Checkpointing saves an RDD to a reliable storage system (e.g. HDFS, S3) while forgetting the RDD's lineage completely. As the driver restarts the recovery takes place.
There are two types of data that we checkpoint in Spark:
Metadata Checkpointing – Metadata means the data about data. It refers to saving the metadata to fault tolerant storage like HDFS. Metadata includes configurations, DStream operations, and incomplete batches. Configuration refers to the configuration used to create streaming DStream operations are operations which define the steaming application. Incomplete batches are batches which are in the queue but are not complete.

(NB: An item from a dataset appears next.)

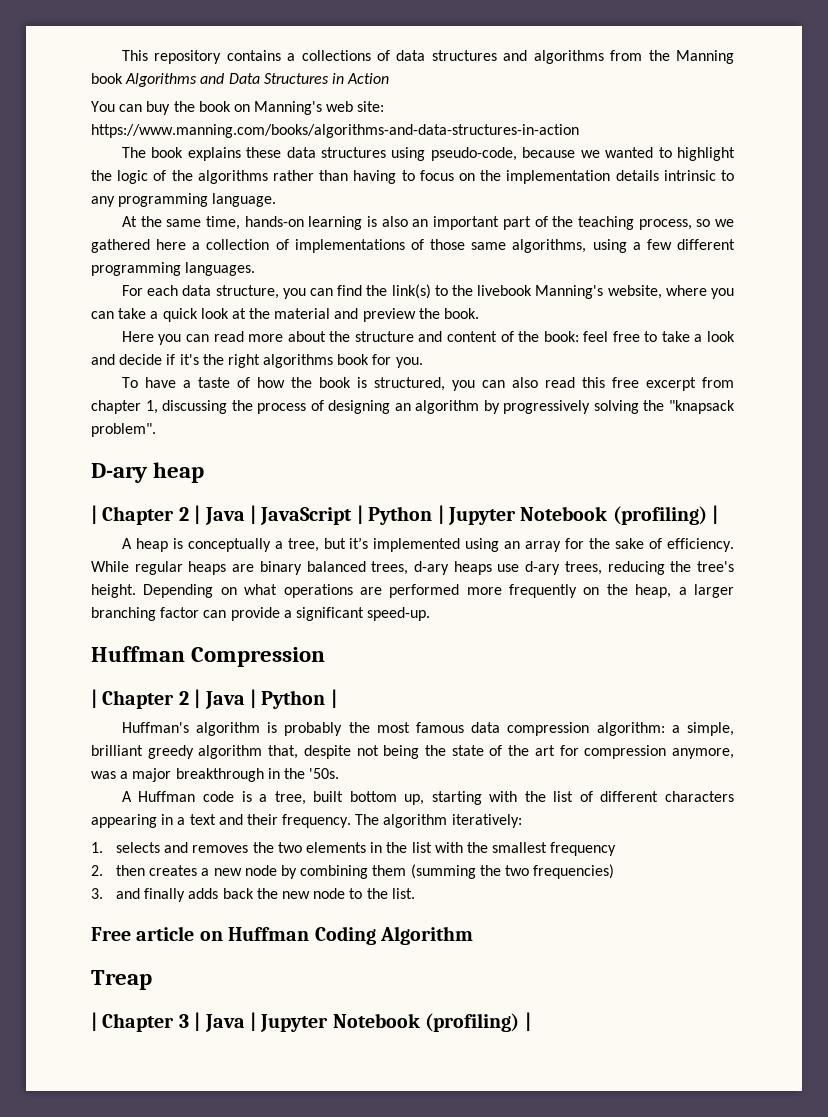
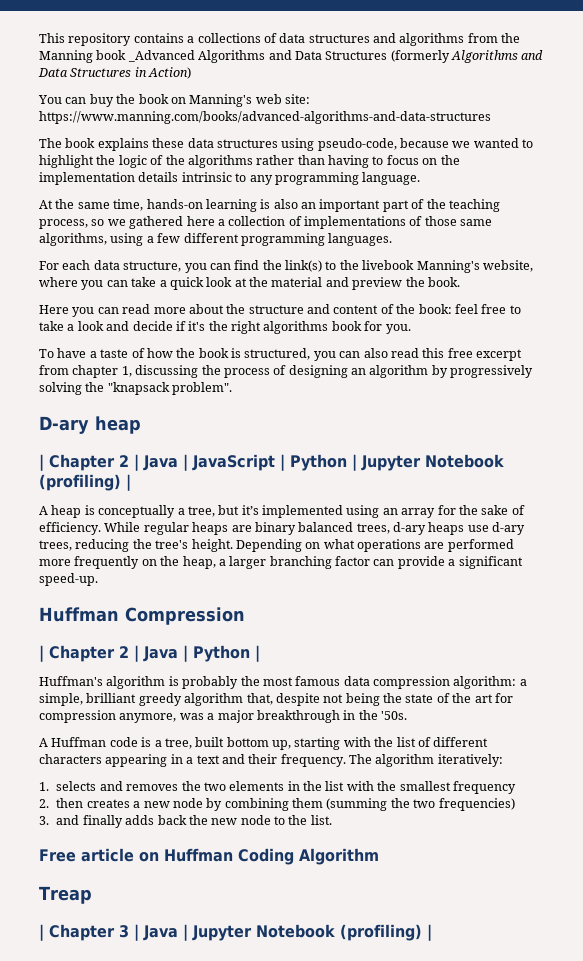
(123, 78) none -> [127,50,450,63] _Advanced Algorithms and Data Structures (formerly
[347,73,390,84] Action -> [148,67,192,79] Action)
[91,124,579,138] https://www.manning.com/books/algorithms-and-data-structures-in-action -> [39,111,491,124] https://www.manning.com/books/advanced-algorithms-and-data-structures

Data Checkpointing –: It refers to save the RDD to reliable storage because its need arises in some of the stateful transformations. It is in the case when the upcoming RDD depends on the RDDs of previous batches. Because of this, the dependency keeps on increasing with time. Thus, to avoid such increase in recovery time the intermediate RDDs are periodically checkpointed to some reliable storage. As a result, it cuts down the dependency chain.
To set the Spark checkpoint directory call: SparkContext.setCheckpointDir(directory: String)
3. Types of Checkpointing in Apache Spark
There are two types of Apache Spark checkpointing:
Reliable Checkpointing – It refers to that checkpointing in which the actual RDD is saved in reliable distributed file system, e.g. HDFS. To set the checkpoint directory call: SparkContext.setCheckpointDir(directory: String). When running on the cluster the directory must be an HDFS path since the driver tries to recover the checkpointed RDD from a local file. While the checkpoint files are actually on the executor’s machines.
Local Checkpointing: In this checkpointing, in Spark Streaming or GraphX we truncate the RDD lineage graph in Spark. In this, the RDD is persisted to local storage in the executor.
Apache Spark Quiz
Difference between Spark Checkpointing and Persist
Checkpointing stores the RDD in HDFS. It deletes the lineage which created it.
When we persist RDD with DISK_ONLY storage level the RDD gets stored in a location where the subsequent use of that RDD will not reach that point in recomputing the lineage.
On completing the job run unlike cache the checkpoint file is not deleted.
When we are checkpointing an RDD it results in double computation. The operation will first call a cache before accomplishing the actual job of computing. Secondly, it is written to checkpointing directory.
After persist() is called, Spark remembers the lineage of the RDD even though it doesn’t call it.
Secondly, after the job run is complete, the cache is cleared and the files are destroyed.
Checkpointing is reliable.
Persisting is unreliable.